Dorothy Rowe (Department of History of Art, University of Bristol, UK)has been awarded a two-year Leverhulme Research Fellowship to conduct research for a project entitled 'Weimar women: photography and modernity'. The main aim of the research is to demonstrate how gender influenced the development of 'the new photography' in Weimar Germany between 1925 and 1933. The research will include the collation of little-known biographical information about women photographers in the Weimar Republic. It will also offer new iconographical readings and interpretations of photographs and photomontages produced by women photographers during the period in relation
to contemporary mass media discourses around the role of women in Weimar culture and society. The research will also explore how access to training,as well as different cultural, social and geographical backgrounds affected the choice of styles, subject matter and themes produced by women as photographers in Weimar Germany. The final outcome will be to produce a single-authored monograph that will serve as a research resource for an exhibition planned for the National Gallery of Scotland in 2013.

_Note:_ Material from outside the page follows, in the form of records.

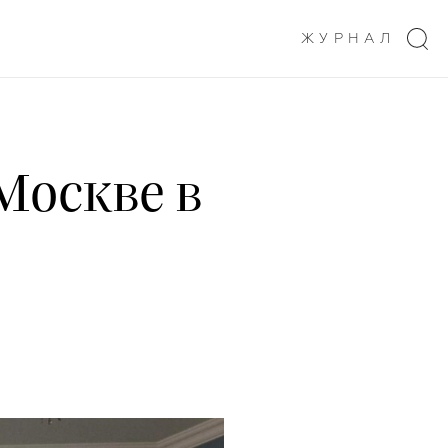
ЖУРНАЛ
Москве в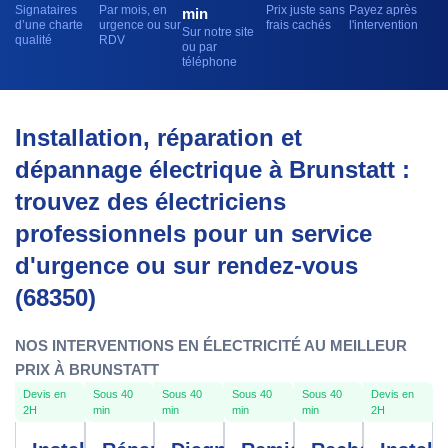
Signataires
Par mois, en
Prix juste sans
Payez après
min
d’une charte
urgence ou sur
frais cachés
l'intervention
Sur notre site
qualité
RDV
ou par
téléphone
Installation, réparation et
dépannage électrique à Brunstatt :
trouvez des électriciens
professionnels pour un service
d'urgence ou sur rendez-vous
(68350)
NOS INTERVENTIONS EN ÉLECTRICITÉ AU MEILLEUR
PRIX À BRUNSTATT
Devis en
Sous 40
Sous 40
Sous 40
Sous 40
Devis en
2H
min
min
min
min
2H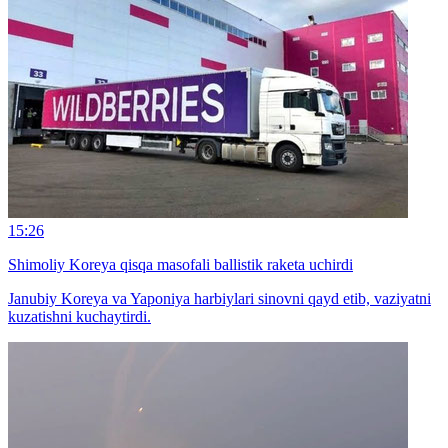
15:26
Shimoliy Koreya qisqa masofali ballistik raketa uchirdi
Janubiy Koreya va Yaponiya harbiylari sinovni qayd etib, vaziyatni
kuzatishni kuchaytirdi.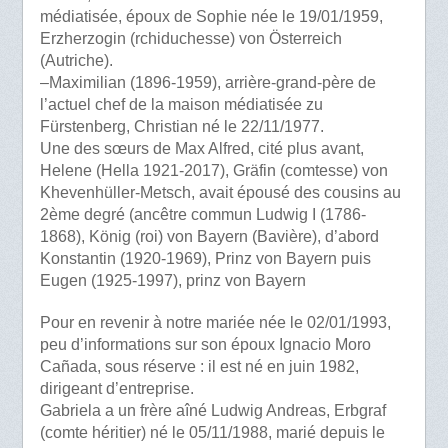
médiatisée, époux de Sophie née le 19/01/1959,
Erzherzogin (rchiduchesse) von Österreich
(Autriche).
–Maximilian (1896-1959), arrière-grand-père de
l’actuel chef de la maison médiatisée zu
Fürstenberg, Christian né le 22/11/1977.
Une des sœurs de Max Alfred, cité plus avant,
Helene (Hella 1921-2017), Gräfin (comtesse) von
Khevenhüller-Metsch, avait épousé des cousins au
2ème degré (ancêtre commun Ludwig I (1786-
1868), König (roi) von Bayern (Bavière), d’abord
Konstantin (1920-1969), Prinz von Bayern puis
Eugen (1925-1997), prinz von Bayern
Pour en revenir à notre mariée née le 02/01/1993,
peu d’informations sur son époux Ignacio Moro
Cañada, sous réserve : il est né en juin 1982,
dirigeant d’entreprise.
Gabriela a un frère aîné Ludwig Andreas, Erbgraf
(comte héritier) né le 05/11/1988, marié depuis le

Brett Van Hoesen has a new position as Assistant Professor
of Modern and Contemporary Art History at the University of Nevada,
Reno. In September, she presented the paper, "Modernity and Weimar
Re-Visions of Germany's Colonial Past: The Photomontages of Hannah
Höch and Laszlo Moholy-Nagy" at the conference, "Germany's
Colonialism in International Perspective" hosted by San Francisco
State University. See the website: http://www.sfsu.edu/~german/GCC/program.html
Brett will also present the paper, "Weimar Photomontage and the
Visual Legacy of German Colonialism" on the panel, "Visuality
and Colonial Empire: From Wilhelmine to Weimar Germany" at the
German Studies Association conference in October. She is currently
working on a book project in which she discusses the interrelationship
between photomontage, documentary photography and the visual legacy
of Germany's colonial past during the Weimar Republic.

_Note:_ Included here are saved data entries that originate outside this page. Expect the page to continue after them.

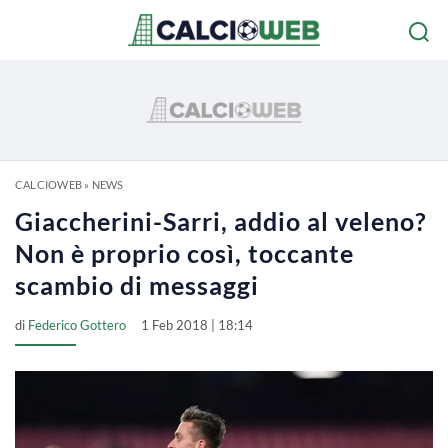
CALCIOWEB
»
NEWS
Giaccherini-Sarri, addio al veleno?
Non è proprio così, toccante
scambio di messaggi
di
Federico Gottero
1 Feb 2018 | 18:14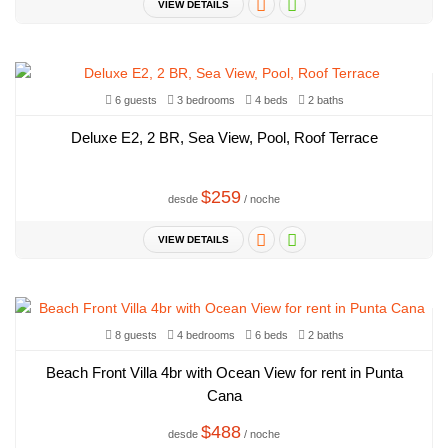
VIEW DETAILS
6 guests
3 bedrooms
4 beds
2 baths
Deluxe E2, 2 BR, Sea View, Pool, Roof Terrace
$259
desde
/ noche
VIEW DETAILS
8 guests
4 bedrooms
6 beds
2 baths
Beach Front Villa 4br with Ocean View for rent in Punta
Cana
$488
desde
/ noche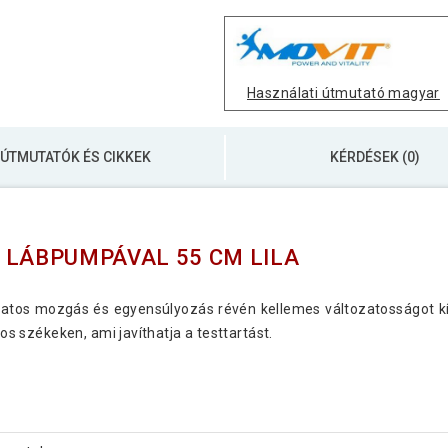
Használati útmutató magyar
ÚTMUTATÓK ÉS CIKKEK
KÉRDÉSEK (0)
 LÁBPUMPÁVAL 55 CM LILA
matos mozgás és egyensúlyozás révén kellemes változatosságot kí
 székeken, ami javíthatja a testtartást.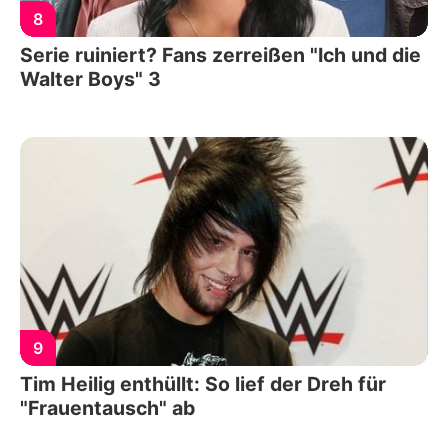
8
Serie ruiniert? Fans zerreißen "Ich und die
Walter Boys" 3
9
Tim Heilig enthüllt: So lief der Dreh für
"Frauentausch" ab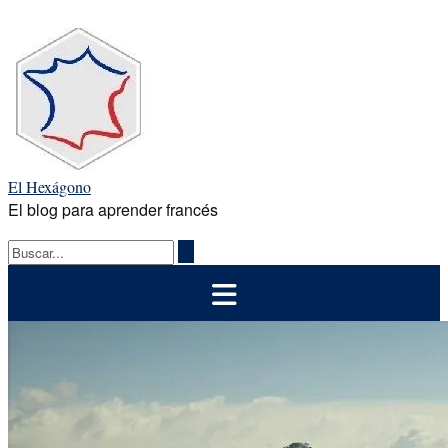
Saltar
al
contenido
El Hexágono
El blog para aprender francés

In 2007-2008 Isabel Wünsche held a research fellowship at the National Humanities Center in Research Triangle Park, North Carolina; in 2008-2009 she will be a fellow at the Institute for Advanced
Study, Collegium Budapest. In April 2008, she organized, together with Nina Gourianova, Chicago,
the symposium "Art before and after Ideology" at the National Humanities Center in Research Triangle Park, NC. Speakers included Mark Antliff, Nina Gourianova, Pamela Kachurin, Terry Smith, and
Isabel Wünsche. Her exhibition, “The Heritage of the Russian Avant-Garde: Vladimir Sterligov and his School,” selections from the Nancy and Norton Dodge Collection of Nonconformist Art from the Soviet Union was shown at the Jane Voorhees Zimmerli Museum of Art at Rutgers University, April 7 – October 14, 2007 (part 1) and October 21 -- May 23, 2008 (part 2). Isabel’s most recent publications include “František Kupka: Creation in Nature and Art,” in The Structurist, No. 47-48 (2007-2008) and “The Heritage of the Russian Avant-Garde: Vladimir Sterligov and His School,” in Journal of the Jane Voorhees Zimmerli Museum of Art, Fall 2008. Her essay “Wassily Kandinsky und František Kupka: Alternativen zum Kubismus” (Wassily Kandinsky and František Kupka: Alternatives to Cubism) will be published in Slavische und nichtslavische Literaturen und Kulturen in Europa – Parallelen, Beziehungen, Zusammenhänge. Die Ost-West-Problematik (Slavic and Non- slavic Literatures and Cultures in Europe – Parallels, Relations, Interconnections. The East-West-Problem), Prague: Academy of
Sciences, 2009. Her most recent book Harmonie und Synthese. Die russische Moderne zwischen universellem Anspruch und nationaler kultureller Identität (Harmony and Synthesis:
Russian Modernism between Universal Aspiration and National Cultural
Identity) was published by Wilhelm Fink Verlag (Paderborn) in 2008. At the 97th Annual Conference of the College Art Association in Los Angeles in February 2009, she is chairing the HGCEA session “Forging California Modernism: Central European Emigrés on the West Coast between 1920 and 1945."